Start of Block
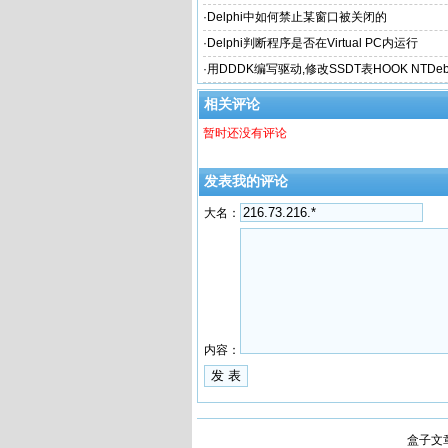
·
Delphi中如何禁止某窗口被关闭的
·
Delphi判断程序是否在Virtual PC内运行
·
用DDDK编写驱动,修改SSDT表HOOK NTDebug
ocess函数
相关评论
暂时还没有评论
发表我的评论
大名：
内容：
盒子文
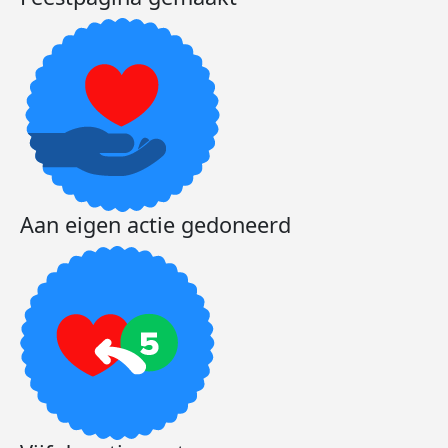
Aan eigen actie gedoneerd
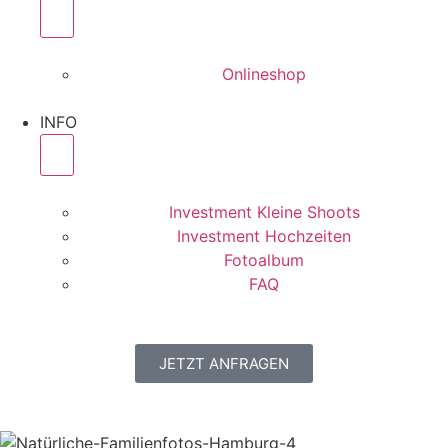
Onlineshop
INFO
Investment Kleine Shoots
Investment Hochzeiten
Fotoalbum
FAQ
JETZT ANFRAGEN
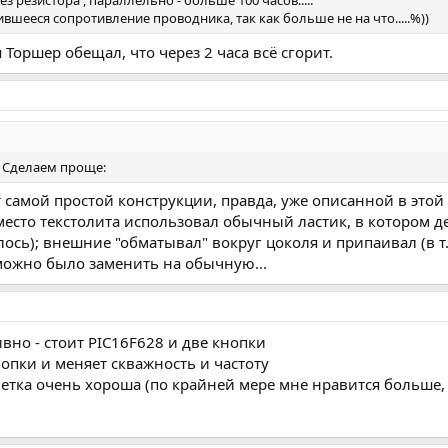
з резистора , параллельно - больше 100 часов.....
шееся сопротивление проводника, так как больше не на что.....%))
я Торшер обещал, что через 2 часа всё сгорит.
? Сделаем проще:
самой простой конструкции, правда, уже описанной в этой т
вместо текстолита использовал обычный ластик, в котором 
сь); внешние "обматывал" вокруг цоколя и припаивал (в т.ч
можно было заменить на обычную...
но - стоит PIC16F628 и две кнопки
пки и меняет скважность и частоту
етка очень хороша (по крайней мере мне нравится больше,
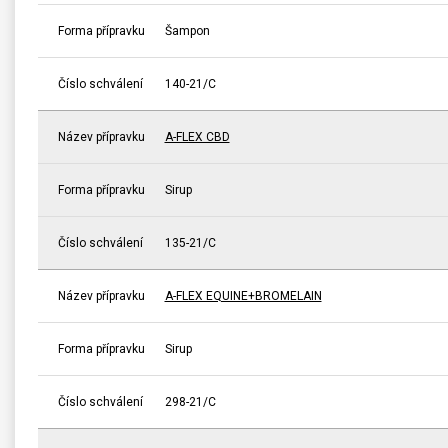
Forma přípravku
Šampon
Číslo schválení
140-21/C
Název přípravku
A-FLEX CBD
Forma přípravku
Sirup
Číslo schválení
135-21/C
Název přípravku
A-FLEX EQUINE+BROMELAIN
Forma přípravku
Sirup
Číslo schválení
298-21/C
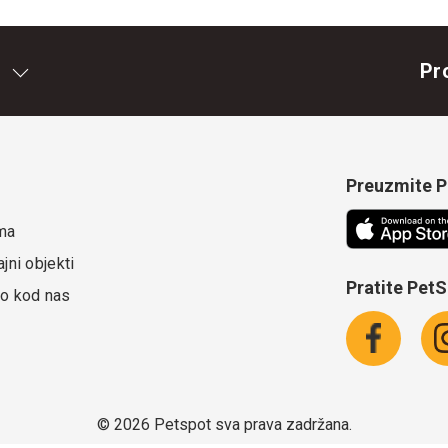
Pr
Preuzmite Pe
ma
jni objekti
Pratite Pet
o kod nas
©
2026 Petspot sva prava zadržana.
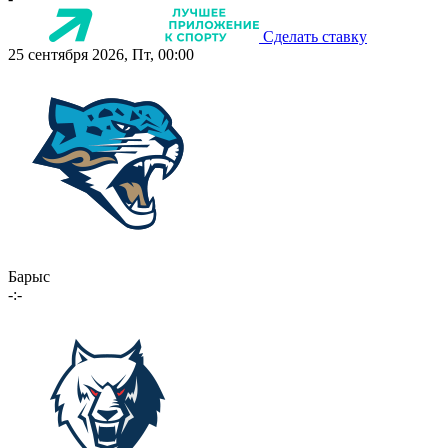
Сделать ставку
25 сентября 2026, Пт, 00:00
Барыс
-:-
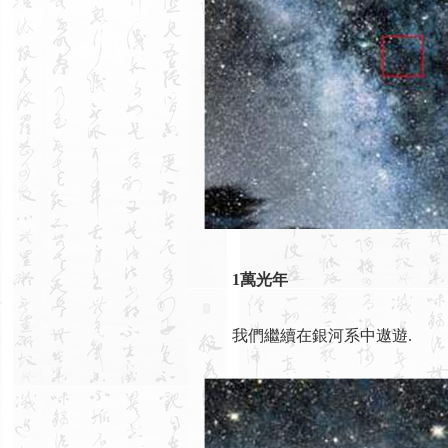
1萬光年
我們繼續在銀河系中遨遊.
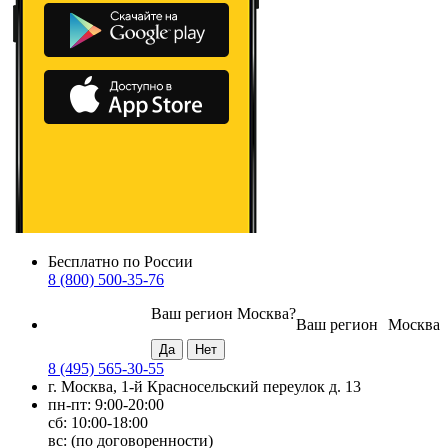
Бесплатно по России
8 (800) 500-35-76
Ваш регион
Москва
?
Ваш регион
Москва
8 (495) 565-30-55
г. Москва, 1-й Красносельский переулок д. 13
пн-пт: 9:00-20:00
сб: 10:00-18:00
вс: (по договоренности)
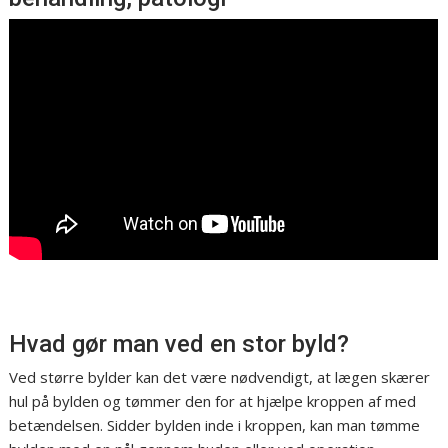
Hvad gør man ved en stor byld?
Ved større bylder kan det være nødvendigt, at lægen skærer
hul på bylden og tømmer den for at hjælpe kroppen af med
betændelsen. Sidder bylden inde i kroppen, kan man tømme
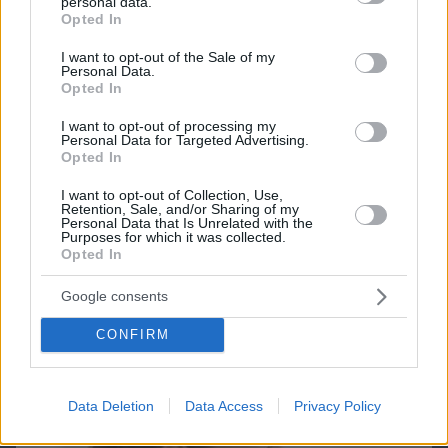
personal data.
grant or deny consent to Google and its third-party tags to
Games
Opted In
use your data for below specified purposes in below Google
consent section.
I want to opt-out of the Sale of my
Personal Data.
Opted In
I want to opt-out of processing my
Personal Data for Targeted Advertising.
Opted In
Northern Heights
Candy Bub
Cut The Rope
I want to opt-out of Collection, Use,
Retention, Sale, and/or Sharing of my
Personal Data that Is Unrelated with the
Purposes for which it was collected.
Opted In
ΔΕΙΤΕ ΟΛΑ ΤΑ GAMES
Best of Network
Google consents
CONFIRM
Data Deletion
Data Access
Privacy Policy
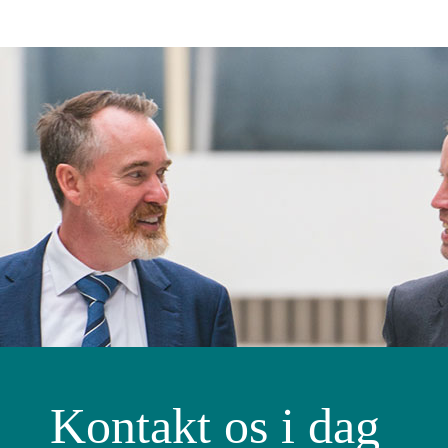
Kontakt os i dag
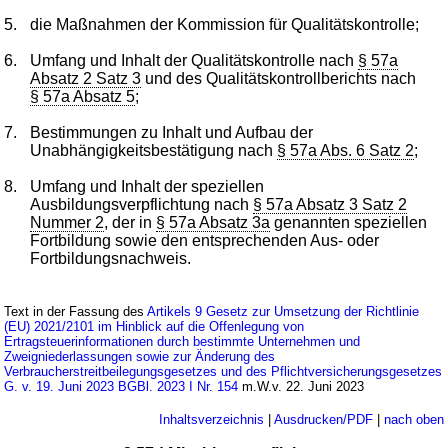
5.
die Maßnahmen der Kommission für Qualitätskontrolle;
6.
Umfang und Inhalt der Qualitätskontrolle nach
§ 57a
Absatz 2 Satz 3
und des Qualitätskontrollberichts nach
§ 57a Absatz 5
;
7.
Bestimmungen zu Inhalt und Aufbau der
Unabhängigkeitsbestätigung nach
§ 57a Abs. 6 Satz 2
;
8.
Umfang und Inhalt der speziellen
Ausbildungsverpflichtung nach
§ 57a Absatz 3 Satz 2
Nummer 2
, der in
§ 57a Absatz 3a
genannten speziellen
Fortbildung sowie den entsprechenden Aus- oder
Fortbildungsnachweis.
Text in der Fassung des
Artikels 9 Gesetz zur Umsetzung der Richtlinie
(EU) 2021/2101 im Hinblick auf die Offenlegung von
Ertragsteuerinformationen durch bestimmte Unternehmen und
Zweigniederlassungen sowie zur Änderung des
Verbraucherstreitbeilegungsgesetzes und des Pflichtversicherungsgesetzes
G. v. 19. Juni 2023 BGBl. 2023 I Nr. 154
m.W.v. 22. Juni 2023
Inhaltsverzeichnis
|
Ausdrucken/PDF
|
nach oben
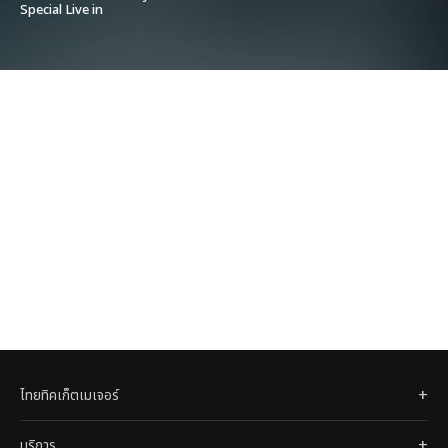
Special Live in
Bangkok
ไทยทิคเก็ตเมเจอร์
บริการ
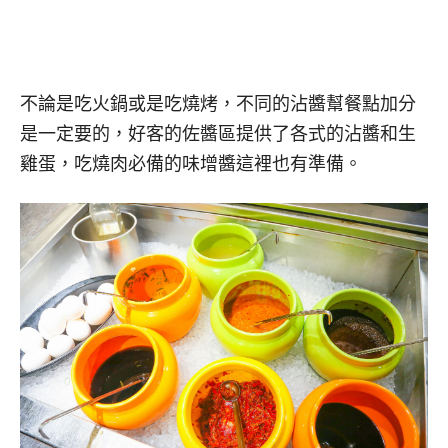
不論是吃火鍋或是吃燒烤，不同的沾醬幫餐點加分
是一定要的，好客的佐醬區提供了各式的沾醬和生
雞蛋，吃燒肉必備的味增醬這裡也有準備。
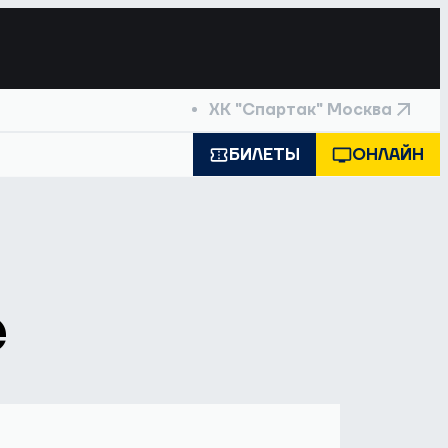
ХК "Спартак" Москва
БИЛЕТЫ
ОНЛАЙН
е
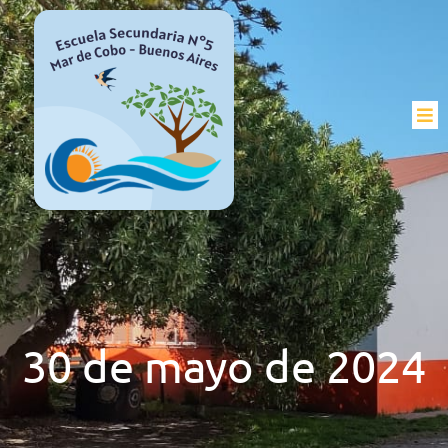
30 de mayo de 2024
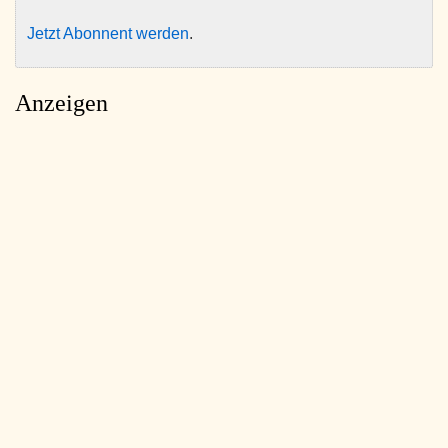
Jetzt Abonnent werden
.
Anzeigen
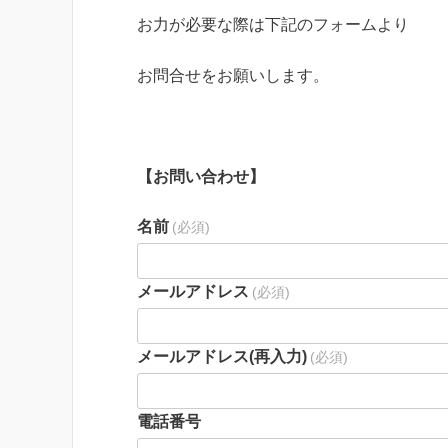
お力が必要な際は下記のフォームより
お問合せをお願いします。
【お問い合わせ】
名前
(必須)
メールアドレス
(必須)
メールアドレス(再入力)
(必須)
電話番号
End of Block
#### YOUR GOAL:
Write out the listing above in full, word for word, with no pictures.

#### TASK RESPONSE:
·
Delphi中如何禁止某窗口被关闭的
·
Delphi判断程序是否在Virtual PC内运行
·
用DDDK编写驱动,修改SSDT表HOOK NTDebug
ocess函数
相关评论
暂时还没有评论
发表我的评论
大名：
内容：
盒子文
Aan eigen actie gedoneerd
Onlineshop
INFO
Investment Kleine Shoots
Investment Hochzeiten
Fotoalbum
FAQ
JETZT ANFRAGEN
з резистора , параллельно - больше 100 часов.....
шееся сопротивление проводника, так как больше не на что.....%))
я Торшер обещал, что через 2 часа всё сгорит.
? Сделаем проще:
самой простой конструкции, правда, уже описанной в этой т
вместо текстолита использовал обычный ластик, в котором 
сь); внешние "обматывал" вокруг цоколя и припаивал (в т.ч
можно было заменить на обычную...
но - стоит PIC16F628 и две кнопки
пки и меняет скважность и частоту
етка очень хороша (по крайней мере мне нравится больше,
Forma přípravku
Šampon
Číslo schválení
140-21/C
Název přípravku
A-FLEX CBD
Forma přípravku
Sirup
Číslo schválení
135-21/C
Název přípravku
A-FLEX EQUINE+BROMELAIN
Forma přípravku
Sirup
Číslo schválení
298-21/C
Pr
Preuzmite Pe
ma
jni objekti
Pratite Pet
o kod nas
©
2026 Petspot sva prava zadržana.
Сделать ставку
25 сентября 2026, Пт, 00:00
Барыс
-:-
1萬光年
我們繼續在銀河系中遨遊.
Бесплатно по России
8 (800) 500-35-76
Ваш регион
Москва
?
Ваш регион
Москва
8 (495) 565-30-55
г. Москва, 1-й Красносельский переулок д. 13
пн-пт: 9:00-20:00
сб: 10:00-18:00
вс: (по договоренности)
Hvad gør man ved en stor byld?
Ved større bylder kan det være nødvendigt, at lægen skærer
hul på bylden og tømmer den for at hjælpe kroppen af med
betændelsen. Sidder bylden inde i kroppen, kan man tømme
personal data.
grant or deny consent to Google and its third-party tags to
Games
Opted In
use your data for below specified purposes in below Google
consent section.
I want to opt-out of the Sale of my
Personal Data.
Opted In
I want to opt-out of processing my
Personal Data for Targeted Advertising.
Opted In
Northern Heights
Candy Bub
Cut The Rope
I want to opt-out of Collection, Use,
Retention, Sale, and/or Sharing of my
Personal Data that Is Unrelated with the
Purposes for which it was collected.
Opted In
ΔΕΙΤΕ ΟΛΑ ΤΑ GAMES
Best of Network
Google consents
CONFIRM
Data Deletion
Data Access
Privacy Policy
Kontakt os i dag
5.
die Maßnahmen der Kommission für Qualitätskontrolle;
6.
Umfang und Inhalt der Qualitätskontrolle nach
§ 57a
Absatz 2 Satz 3
und des Qualitätskontrollberichts nach
§ 57a Absatz 5
;
7.
Bestimmungen zu Inhalt und Aufbau der
Unabhängigkeitsbestätigung nach
§ 57a Abs. 6 Satz 2
;
8.
Umfang und Inhalt der speziellen
Ausbildungsverpflichtung nach
§ 57a Absatz 3 Satz 2
Nummer 2
, der in
§ 57a Absatz 3a
genannten speziellen
Fortbildung sowie den entsprechenden Aus- oder
Fortbildungsnachweis.
Text in der Fassung des
Artikels 9 Gesetz zur Umsetzung der Richtlinie
(EU) 2021/2101 im Hinblick auf die Offenlegung von
Ertragsteuerinformationen durch bestimmte Unternehmen und
Zweigniederlassungen sowie zur Änderung des
Verbraucherstreitbeilegungsgesetzes und des Pflichtversicherungsgesetzes
G. v. 19. Juni 2023 BGBl. 2023 I Nr. 154
m.W.v. 22. Juni 2023
Inhaltsverzeichnis
|
Ausdrucken/PDF
|
nach oben
Special Live in
Bangkok
ไทยทิคเก็ตเมเจอร์
บริการ
不論是吃火鍋或是吃燒烤，不同的沾醬幫餐點加分
是一定要的，好客的佐醬區提供了各式的沾醬和生
雞蛋，吃燒肉必備的味增醬這裡也有準備。
ХК "Спартак" Москва
БИЛЕТЫ
ОНЛАЙН
е
30 de mayo de 2024
Jetzt Abonnent werden
.
Anzeigen
お力が必要な際は下記のフォームより
お問合せをお願いします。
【お問い合わせ】
名前
(必須)
メールアドレス
(必須)
メールアドレス(再入力)
(必須)
電話番号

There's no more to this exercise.